WRITTEN TASK
For the data below, give again exactly the lines from the one containing "national anthem and toss" through the one containing "info@cemair.co.za", both ends included, and no others.

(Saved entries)
* * * * * * * * *

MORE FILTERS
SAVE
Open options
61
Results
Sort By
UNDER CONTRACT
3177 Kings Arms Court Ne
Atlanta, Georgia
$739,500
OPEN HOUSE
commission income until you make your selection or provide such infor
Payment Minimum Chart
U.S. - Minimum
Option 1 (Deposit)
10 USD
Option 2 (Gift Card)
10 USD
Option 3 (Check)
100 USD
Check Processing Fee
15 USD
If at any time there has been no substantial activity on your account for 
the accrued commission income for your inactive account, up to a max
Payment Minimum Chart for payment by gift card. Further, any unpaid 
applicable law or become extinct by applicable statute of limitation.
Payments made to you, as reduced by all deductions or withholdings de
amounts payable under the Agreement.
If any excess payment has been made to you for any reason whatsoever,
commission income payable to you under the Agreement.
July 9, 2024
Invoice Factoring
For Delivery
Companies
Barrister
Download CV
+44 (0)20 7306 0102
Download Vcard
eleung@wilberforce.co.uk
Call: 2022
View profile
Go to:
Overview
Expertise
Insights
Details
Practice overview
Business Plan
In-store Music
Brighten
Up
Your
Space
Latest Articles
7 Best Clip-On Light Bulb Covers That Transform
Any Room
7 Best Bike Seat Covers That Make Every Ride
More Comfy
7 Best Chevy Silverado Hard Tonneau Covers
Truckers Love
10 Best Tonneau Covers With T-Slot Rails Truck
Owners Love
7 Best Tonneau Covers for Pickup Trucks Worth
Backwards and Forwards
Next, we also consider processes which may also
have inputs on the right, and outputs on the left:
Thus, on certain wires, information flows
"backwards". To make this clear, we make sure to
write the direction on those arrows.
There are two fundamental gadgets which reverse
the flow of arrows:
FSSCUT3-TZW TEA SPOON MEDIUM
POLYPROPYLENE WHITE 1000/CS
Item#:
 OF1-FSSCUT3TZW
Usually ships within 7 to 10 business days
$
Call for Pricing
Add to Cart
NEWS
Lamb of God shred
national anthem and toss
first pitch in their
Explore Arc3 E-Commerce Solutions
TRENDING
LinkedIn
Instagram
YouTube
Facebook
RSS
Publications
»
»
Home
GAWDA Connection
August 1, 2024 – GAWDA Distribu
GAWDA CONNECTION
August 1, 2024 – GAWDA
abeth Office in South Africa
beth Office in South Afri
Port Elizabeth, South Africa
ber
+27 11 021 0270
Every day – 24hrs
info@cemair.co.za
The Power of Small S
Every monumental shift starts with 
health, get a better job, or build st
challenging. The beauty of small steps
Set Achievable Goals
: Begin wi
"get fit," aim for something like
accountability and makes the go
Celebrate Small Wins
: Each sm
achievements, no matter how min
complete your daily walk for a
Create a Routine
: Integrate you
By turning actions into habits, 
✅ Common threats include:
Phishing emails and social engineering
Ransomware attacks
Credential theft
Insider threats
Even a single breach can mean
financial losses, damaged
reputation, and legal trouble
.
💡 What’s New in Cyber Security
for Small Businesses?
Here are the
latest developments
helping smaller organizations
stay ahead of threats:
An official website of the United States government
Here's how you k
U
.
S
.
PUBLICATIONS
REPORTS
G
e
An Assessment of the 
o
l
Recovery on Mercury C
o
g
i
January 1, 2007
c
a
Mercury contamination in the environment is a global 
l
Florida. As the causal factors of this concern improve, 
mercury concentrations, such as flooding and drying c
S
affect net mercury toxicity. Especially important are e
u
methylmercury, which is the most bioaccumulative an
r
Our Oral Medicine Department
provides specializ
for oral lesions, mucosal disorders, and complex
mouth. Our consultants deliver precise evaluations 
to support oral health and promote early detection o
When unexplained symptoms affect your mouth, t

* * * * * * * * *

EXERCISE ANSWER
national anthem and toss
first pitch in their
Explore Arc3 E-Commerce Solutions
TRENDING
LinkedIn
Instagram
YouTube
Facebook
RSS
Publications
»
»
Home
GAWDA Connection
August 1, 2024 – GAWDA Distribu
GAWDA CONNECTION
August 1, 2024 – GAWDA
abeth Office in South Africa
beth Office in South Afri
Port Elizabeth, South Africa
ber
+27 11 021 0270
Every day – 24hrs
info@cemair.co.za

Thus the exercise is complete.